The President had failed, screamed the Republican candidates, he was ruining the country, and unless the Republicans took back the White House all would lost for America. Promising change is mandatory for oppositions, I noted, and negative campaigning had been shown to be highly effective.

All this is in the nature of multi-party democracy, I said. Oppositions everywhere believe that in order to unseat incumbents they must set up “straw men”, false and flimsy targets that can easily be lambasted by crudely selecting and distorting facts and figures. Oh and for sure they will bring heaven on earth within less than a hundred days.

In an excellent cover story in the Time magazine edition that appeared while I was there five years ago, Joe Klein wrote that the Republicans had “traded country-club aristocracy for pitchfork populism”, and had come to believe in “the amateurism of political virginity”. There was also what Klein called the “celebrity/reality-TV/talk-show wing” of the party, which in its ideological purity was “made up of adolescent candidates more interested in promoting themselves and their books and their TV shows than in seriously running for president”.

That was then. And just recently, in the run up to the California Primaries, I was in America again, and as I read what I had written in my earlier article I saw that I might just as easily have been writing it now. With one major difference: it’s got much worse. Very much worse. And not least thanks to the explosion onto the scene of Donald Trump, only one of the many anti-establishment outsider candidates who pour scorn on anyone who even knows how to spell “Washington”, and for whom seeing Hillary Clinton (“Crooked Hillary”, as Trump consistently describes her) in the White House would plunge America into terminal decline.

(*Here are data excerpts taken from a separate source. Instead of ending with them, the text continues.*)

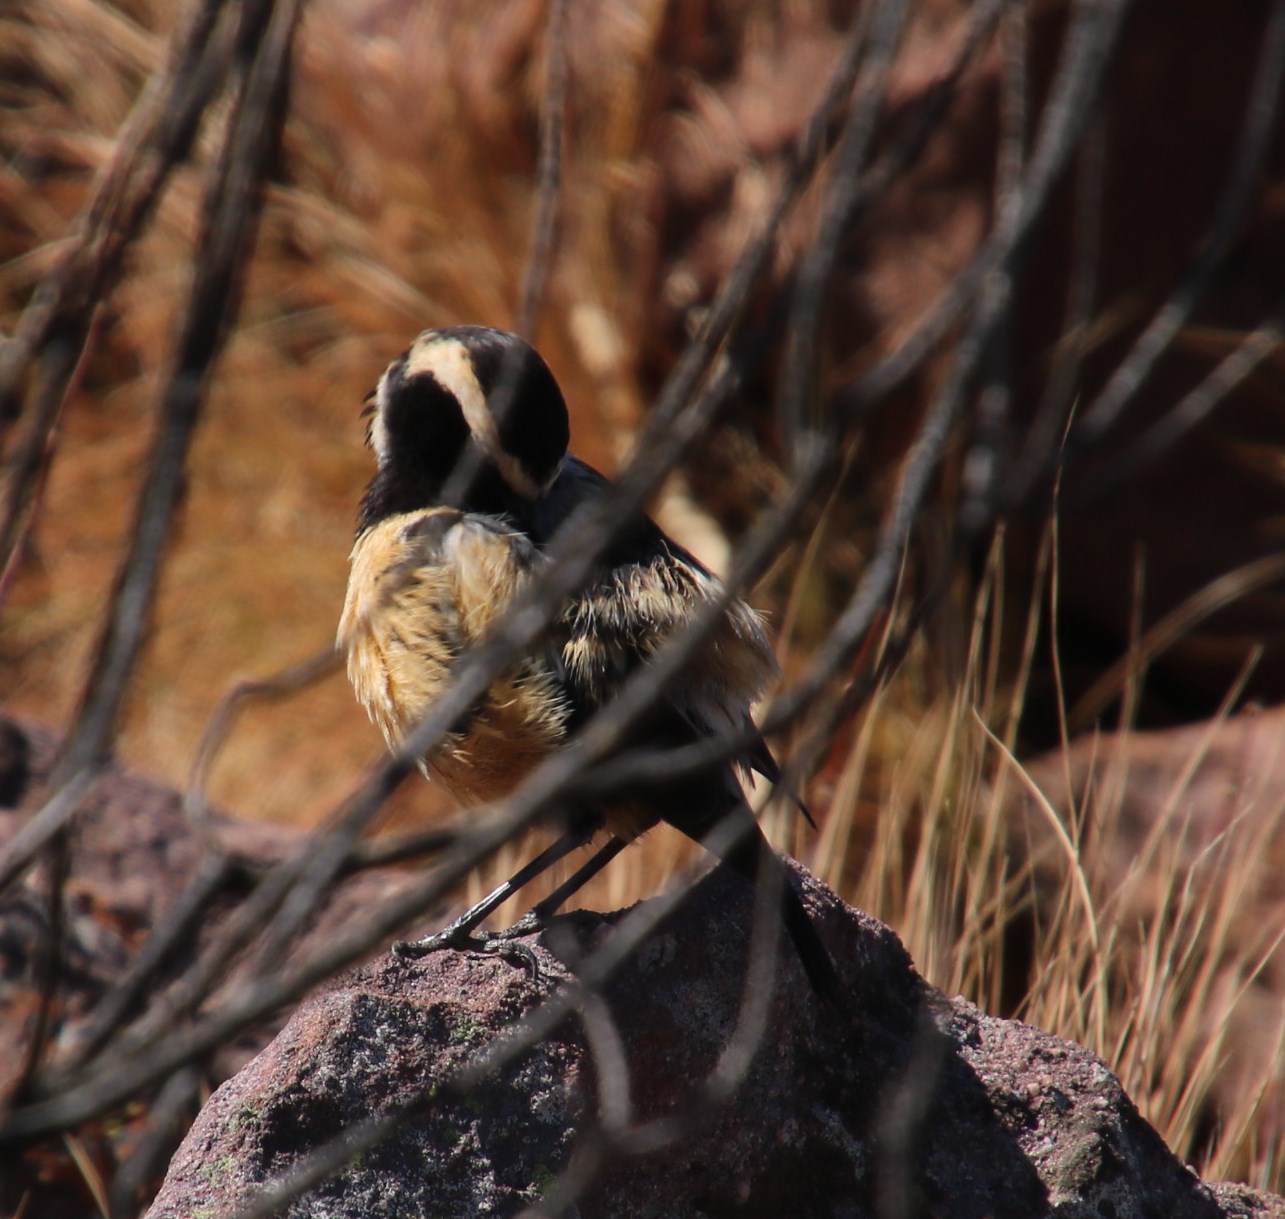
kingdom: Animalia
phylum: Chordata
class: Aves
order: Passeriformes
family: Muscicapidae
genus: Campicoloides
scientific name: Campicoloides bifasciatus
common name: Buff-streaked chat
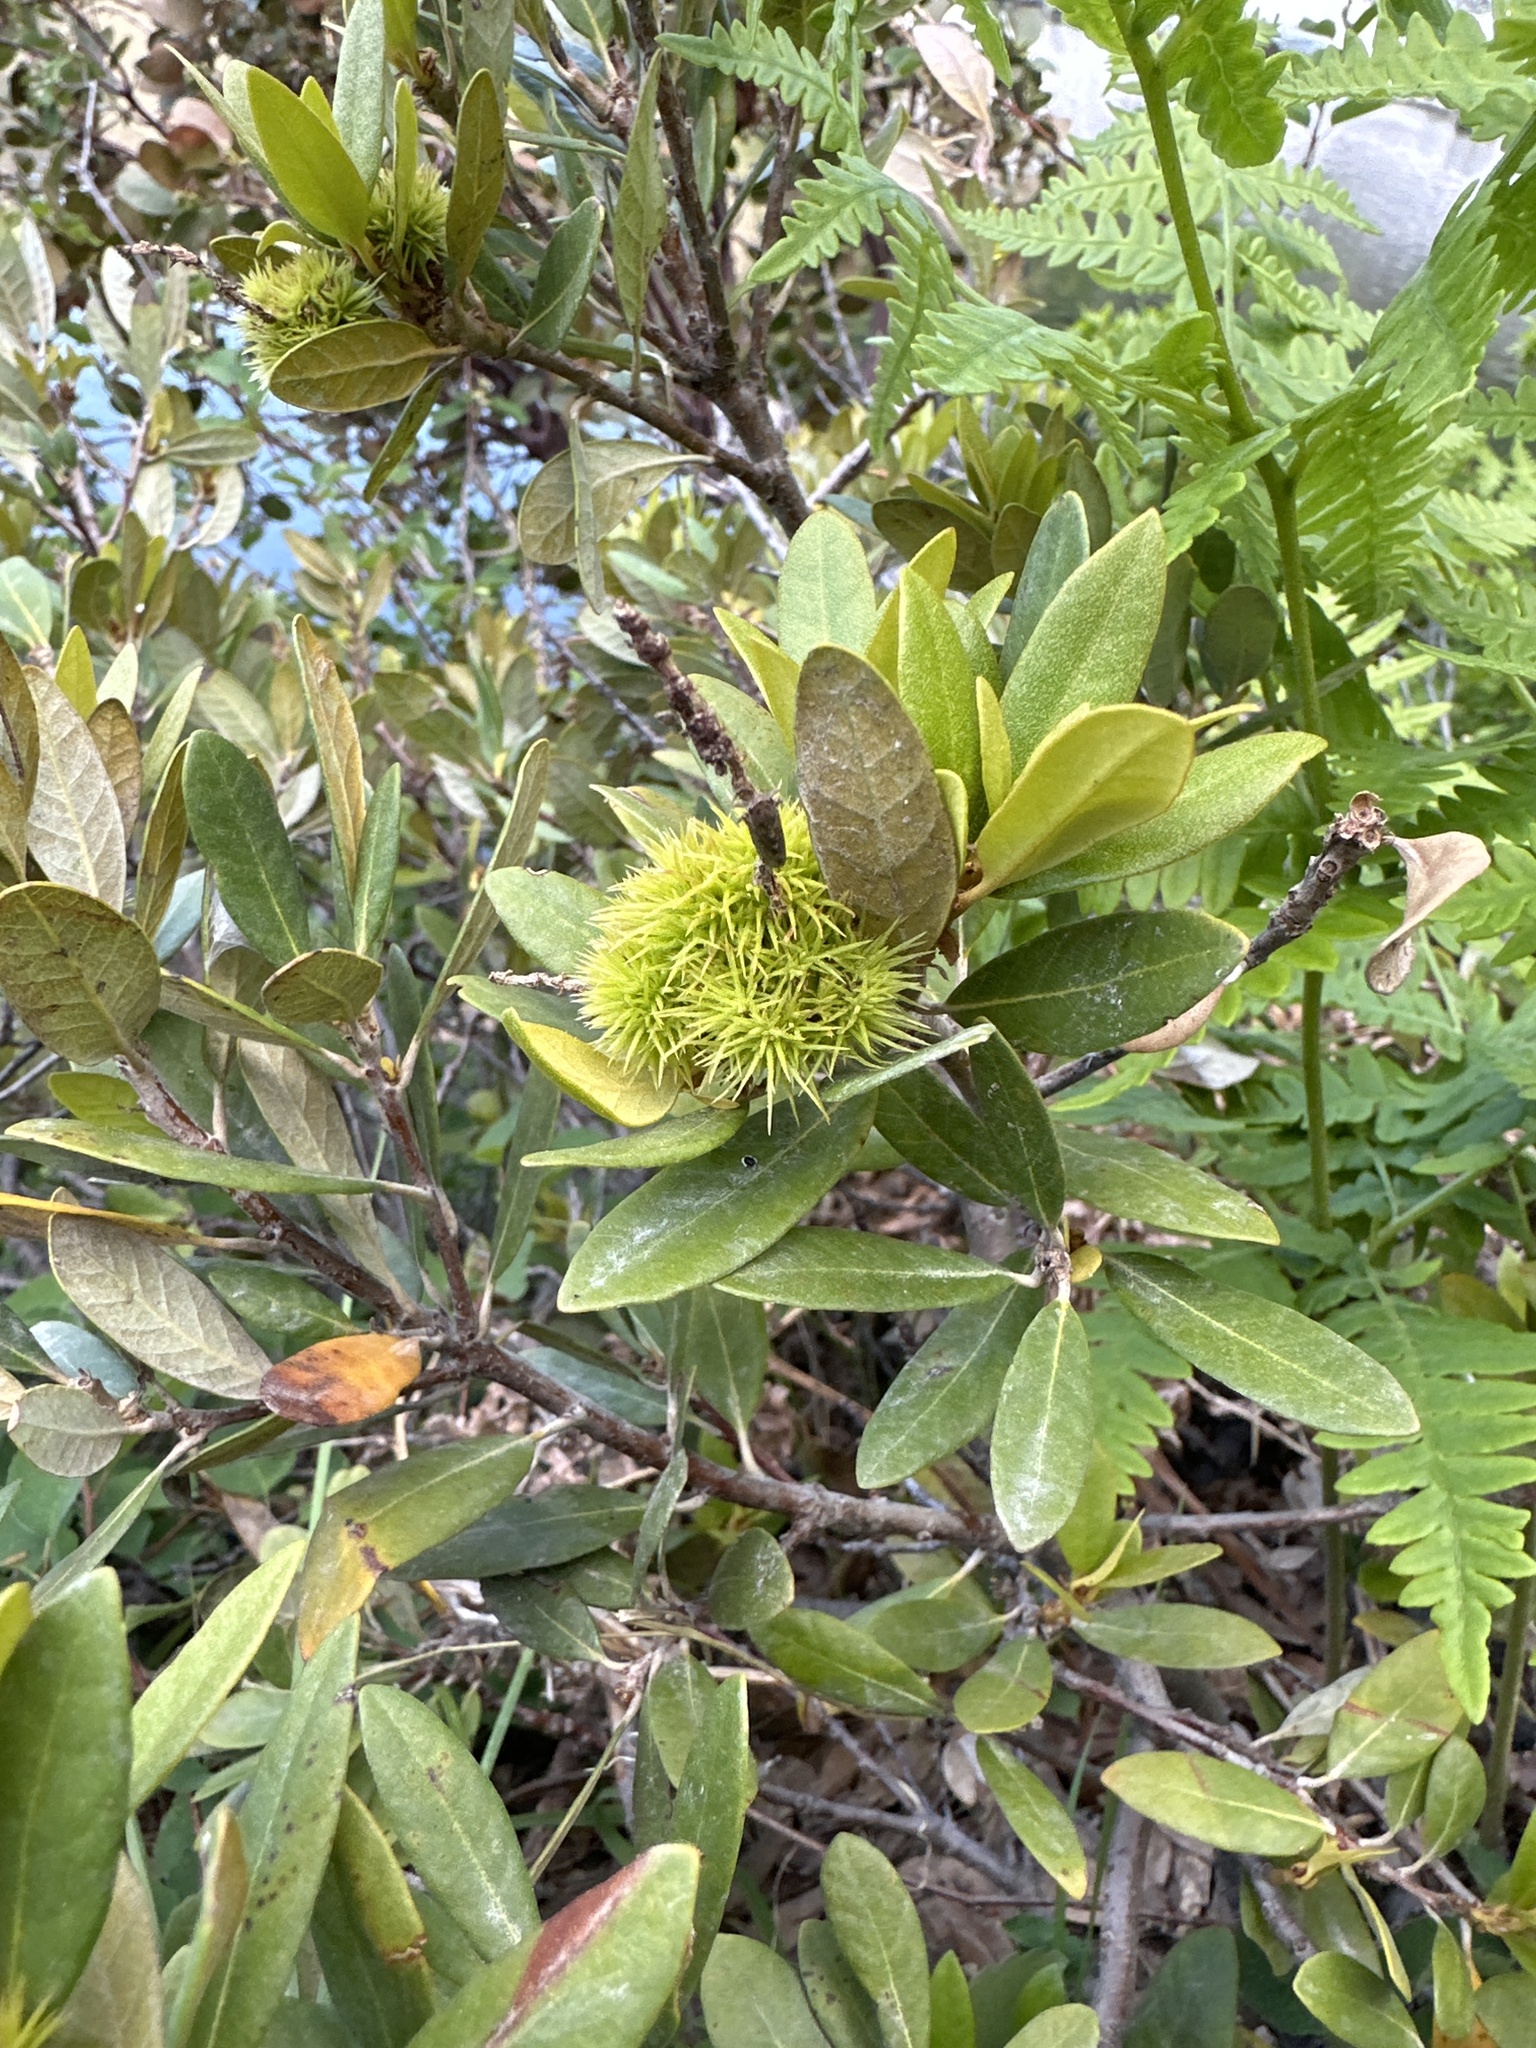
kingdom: Plantae
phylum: Tracheophyta
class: Magnoliopsida
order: Fagales
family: Fagaceae
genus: Chrysolepis
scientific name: Chrysolepis sempervirens
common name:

I was in America when Trump crossed the threshold number of delegates needed to clinch his Party’s nomination as the candidate to represent it in the November election. He delighted in mocking the many pundits who never foresaw his triumphal progress through the primaries, and who scoffed at the very thought that he might become the Republican nominee. But there he is, now neck-and-neck with Clinton in the polls, spewing contempt for her, her husband and the current President – and also for Republicans who cannot stomach him; ranting and raving over Mexicans and Muslims, over the Chinese and others who’ve run circles around America’s pathetic trade negotiators; describing so much and so many as “disgusting” and “horrible” and “the worst in history”.

The big question pundits are now posing is whether he will become “more presidential”, but all the signs are that he will not. This is the Trump that has been, that is and that will continue to be, the bombastic, aggressive deal-maker; the disagreeable, angry, offensive, uncaring, self-centred, narcissistic extravert – the man who now appears as though he could indeed become the next president of the most powerful country on earth.

Back to my 2011 article. “As in Kenya,” I wrote then, “America’s legislators posture and play political games instead of reaching consensus on urgent and strategic matters like their massive deficit and the obstinately high rate of unemployment. They live in a parallel reality, with everything viewed through the prism of their 2012 election… just as is the case here. On his recent CNN programme GPS, Fareed Zakaria said that America (unlike Greece and some other countries) has solutions for its economic problems. The pity is that its politicians – of both parties – are selfish and self-centred, not sufficiently concerned about the national wellbeing.”

It sounded all too familiar. But did I feel consoled, less angry about our political posturers, knowing they had good company in their counterparts in the richest economy in the world, in its most vaunted democracy? Certainly not.